Task brief:
As output, give the exact lines from the one containing "0: (432, 20)" through the end of the listing below, both included, without the pictures.

Dataset extract:
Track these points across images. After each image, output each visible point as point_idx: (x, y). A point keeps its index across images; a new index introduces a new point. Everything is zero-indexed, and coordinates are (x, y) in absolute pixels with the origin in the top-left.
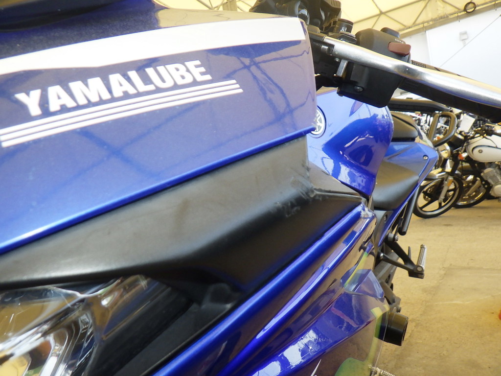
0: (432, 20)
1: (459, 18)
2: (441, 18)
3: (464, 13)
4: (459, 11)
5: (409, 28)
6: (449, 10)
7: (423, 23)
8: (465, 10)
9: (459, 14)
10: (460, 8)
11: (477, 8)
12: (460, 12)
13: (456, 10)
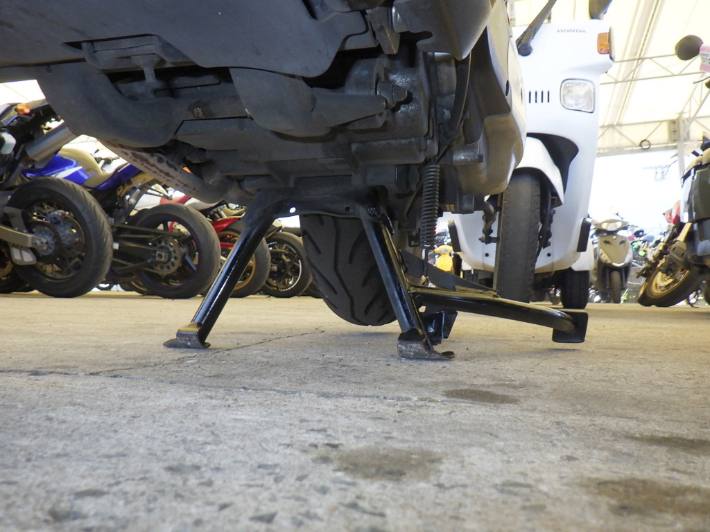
1: (632, 152)
3: (639, 148)
4: (634, 145)
6: (625, 142)
9: (634, 148)
11: (652, 147)
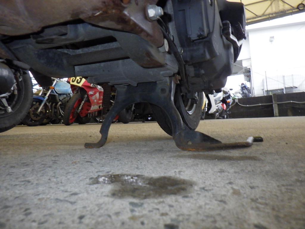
0: (275, 13)
2: (282, 12)
5: (260, 17)
7: (269, 14)
8: (298, 8)
10: (294, 7)
12: (294, 10)
13: (291, 8)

Result of the exercise:
0: (432, 20)
1: (459, 18)
2: (441, 18)
3: (464, 13)
4: (459, 11)
5: (409, 28)
6: (449, 10)
7: (423, 23)
8: (465, 10)
9: (459, 14)
10: (460, 8)
11: (477, 8)
12: (460, 12)
13: (456, 10)
1: (632, 152)
3: (639, 148)
4: (634, 145)
6: (625, 142)
9: (634, 148)
11: (652, 147)
0: (275, 13)
2: (282, 12)
5: (260, 17)
7: (269, 14)
8: (298, 8)
10: (294, 7)
12: (294, 10)
13: (291, 8)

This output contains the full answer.